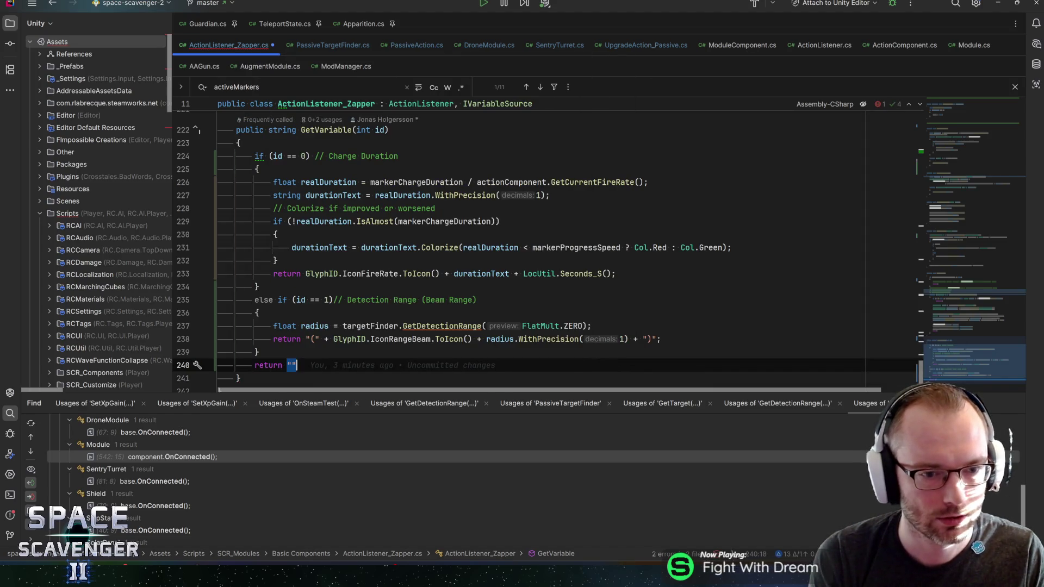
Delete the else before the id 1 check and convert the if chain into a switch on id.
left_click(218, 353)
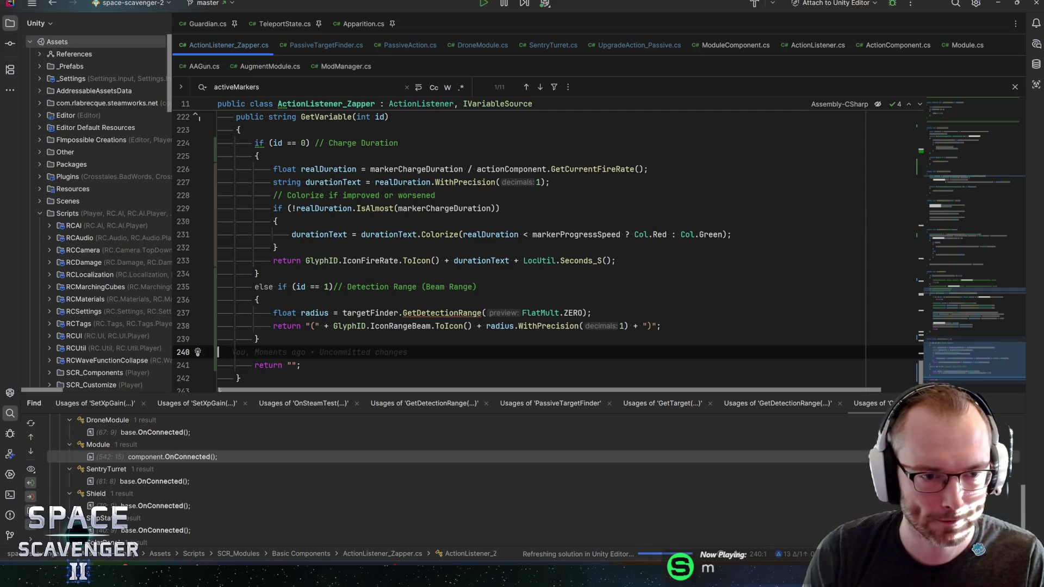
left_click(264, 286)
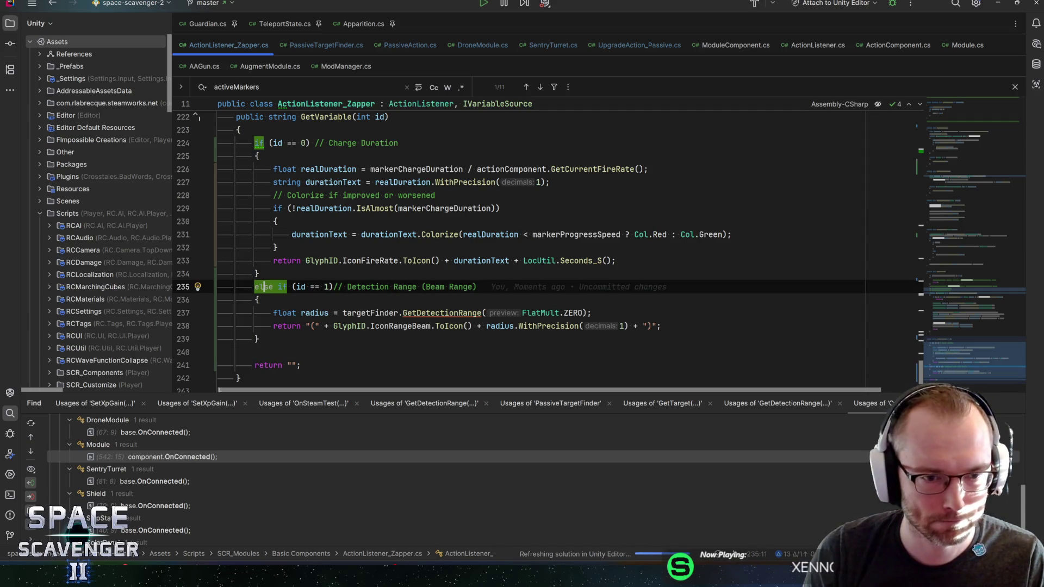
key("BackSpace")
key("BackSpace")
key("Delete")
key("Delete")
key("Delete")
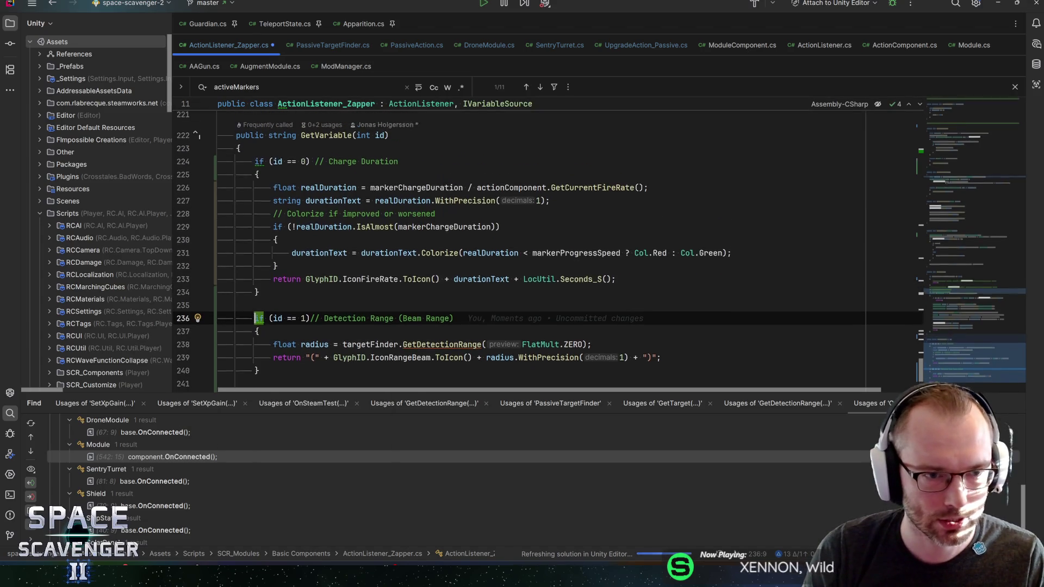
key("Return")
left_click(259, 169)
key("alt+Return")
key("Return")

* * * *

**Your objective:**
Nothing but the lines from the line with "left_click(264, 286)" through the last line of the listing should be copied, exactly and with both ends kept. Leave pictures out.

**Response below:**
left_click(264, 286)
key("BackSpace")
key("BackSpace")
key("Delete")
key("Delete")
key("Delete")
key("Return")
left_click(259, 169)
key("alt+Return")
key("Return")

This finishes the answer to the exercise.